By ELLEN BECHTEL ’14
Less than a month ago, the Intergovernmental Panel on Climate Change (IPCC) released its long anticipated Fifth Assessment Report (AR5). The report’s findings were not groundbreaking: humans are irreversibly altering the planet by burning fossil fuels and releasing carbon dioxide, a potent greenhouse gas, into the atmosphere. As expected, the report emphasizes that time is running short for policy makers to intervene before the planet reaches an irreversible climate tipping point.
So what’s new here? Confidence. IPCC scientists are now 99 percent sure that the main driver of climate change is human activity, not natural variation. By contrast, in 2007 the IPCC reported 90 percent certainty in their conclusion—excellent odds for winning at cards, but apparently not good enough for governments and institutions to bet on climate change.

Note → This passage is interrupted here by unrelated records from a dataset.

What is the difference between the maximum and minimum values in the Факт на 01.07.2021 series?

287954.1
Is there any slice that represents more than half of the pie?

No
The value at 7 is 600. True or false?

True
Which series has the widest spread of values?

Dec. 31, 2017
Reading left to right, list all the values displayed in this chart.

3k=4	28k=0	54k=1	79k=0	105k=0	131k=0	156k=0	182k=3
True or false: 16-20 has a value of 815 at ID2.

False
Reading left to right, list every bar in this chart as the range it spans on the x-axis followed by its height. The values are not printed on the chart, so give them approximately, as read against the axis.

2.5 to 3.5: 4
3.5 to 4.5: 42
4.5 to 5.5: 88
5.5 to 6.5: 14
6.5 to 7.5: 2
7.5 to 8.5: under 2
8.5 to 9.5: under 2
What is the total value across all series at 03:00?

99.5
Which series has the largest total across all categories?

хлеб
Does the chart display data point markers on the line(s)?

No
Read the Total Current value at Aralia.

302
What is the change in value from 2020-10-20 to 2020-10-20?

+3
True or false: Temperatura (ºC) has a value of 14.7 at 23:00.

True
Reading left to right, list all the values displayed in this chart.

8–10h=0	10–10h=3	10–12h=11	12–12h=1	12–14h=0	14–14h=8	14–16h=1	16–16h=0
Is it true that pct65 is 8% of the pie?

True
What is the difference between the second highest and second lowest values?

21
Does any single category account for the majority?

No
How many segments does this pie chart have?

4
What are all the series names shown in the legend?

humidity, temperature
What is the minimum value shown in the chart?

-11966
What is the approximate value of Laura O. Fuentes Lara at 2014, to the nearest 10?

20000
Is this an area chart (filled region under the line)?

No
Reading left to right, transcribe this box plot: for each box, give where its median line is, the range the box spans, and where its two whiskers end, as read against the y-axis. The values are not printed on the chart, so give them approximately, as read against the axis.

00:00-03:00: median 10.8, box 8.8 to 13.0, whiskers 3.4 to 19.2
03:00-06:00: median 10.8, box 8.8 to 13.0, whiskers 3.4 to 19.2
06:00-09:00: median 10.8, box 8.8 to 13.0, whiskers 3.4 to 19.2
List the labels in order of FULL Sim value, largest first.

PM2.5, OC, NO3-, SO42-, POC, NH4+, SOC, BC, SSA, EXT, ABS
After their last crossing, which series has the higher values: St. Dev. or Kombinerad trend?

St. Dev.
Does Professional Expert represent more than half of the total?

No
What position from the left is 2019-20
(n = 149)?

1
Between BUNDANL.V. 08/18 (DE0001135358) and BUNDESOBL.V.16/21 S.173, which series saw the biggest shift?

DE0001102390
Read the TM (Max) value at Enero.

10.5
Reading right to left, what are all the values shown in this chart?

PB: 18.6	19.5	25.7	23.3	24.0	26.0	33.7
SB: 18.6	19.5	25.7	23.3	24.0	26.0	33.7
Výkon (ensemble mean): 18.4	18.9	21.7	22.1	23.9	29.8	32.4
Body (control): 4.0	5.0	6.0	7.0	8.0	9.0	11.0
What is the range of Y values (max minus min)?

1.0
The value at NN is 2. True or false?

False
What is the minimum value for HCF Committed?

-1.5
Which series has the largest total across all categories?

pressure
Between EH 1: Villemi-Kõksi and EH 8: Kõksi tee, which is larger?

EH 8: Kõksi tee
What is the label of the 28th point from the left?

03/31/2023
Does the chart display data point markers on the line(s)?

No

If the 2001 report was a wakeup call, and newspapers called the 2007 report a “screaming siren,” then what is the AR5? A nuclear reactor meltdown?
The message of the AR5 science is simple and timely. Policymakers and administrators must take these warnings seriously. They must take immediate steps to begin reducing fossil fuel emissions while also developing rigorous and practical long-term plans. The Wellesley College administration and Board of Trustees should keep this in mind today when Fossil Free Wellesley’s divestment campaign requests an immediate freeze in the investment of college funds in fossil fuel industries, hopefully leading to a prudently executed full divestment in the very near future.
Divestment is essentially the opposite of investment, and it is a powerful and well-tested tool for creating broad social and economic change. Without requiring government action, divestment provokes change at the corporate scale by systematically removing financial and political support from companies that engage in practices that investors find objectionable or morally reprehensible.
Divestment strategies are far more than speculation or guesswork. In the 1980s, Wellesley joined many other colleges and universities and even entire cities in divesting from companies that supported the South African apartheid. Largely because of this action, global support for apartheid crumbled. In the 1990s, similar divestment campaigns dramatically reduced the power and profitability of the tobacco industry in the United States. Careful divestment from the fossil fuel industry can also work for social justice, human rights and class, race and gender equality around the globe. For those reasons alone, divestment represents ethical and sound college policy, but there’s more to it than that.
In short, divestment works, and it is doable. Today, over 300 schools across the country have active fossil fuel divestment campaigns. Five New England colleges—Hampshire, Green Mountain, College of the Atlantic, Sterling and Unity—have already committed to divesting. It is time for those responsible for preserving Wellesley’s legacy and ensuring its future to take a stance on this issue in light of our college motto, Non Ministrari Sed Ministrare, “Not to be ministered unto, but to minister.”
Taking action to combat accelerating climate change does not explicitly require divestment. This is a choice we must make. Highly conservative, consensus-driven international policy recommendations on climate change make a profound evidence-based case for immediate action at every level—including at our own institution. Human-driven climate change is real. The pace of climate change is fast and accelerating. Effective changes must come soon, or they may be too late avoid the worst effects of climate change on the planet and on human society. The time to divest was yesterday.
The Wellesley College administration and especially the Board of Trustees need to listen closely today when students from Fossil Free Wellesley ask for the College to freeze further investments in oil, gas and coal companies and commit to divestment. The long-term health of the College depends on confronting the human causes of climate change, and full divestment from the fossil fuel industry will be a sound, practical and effective first step.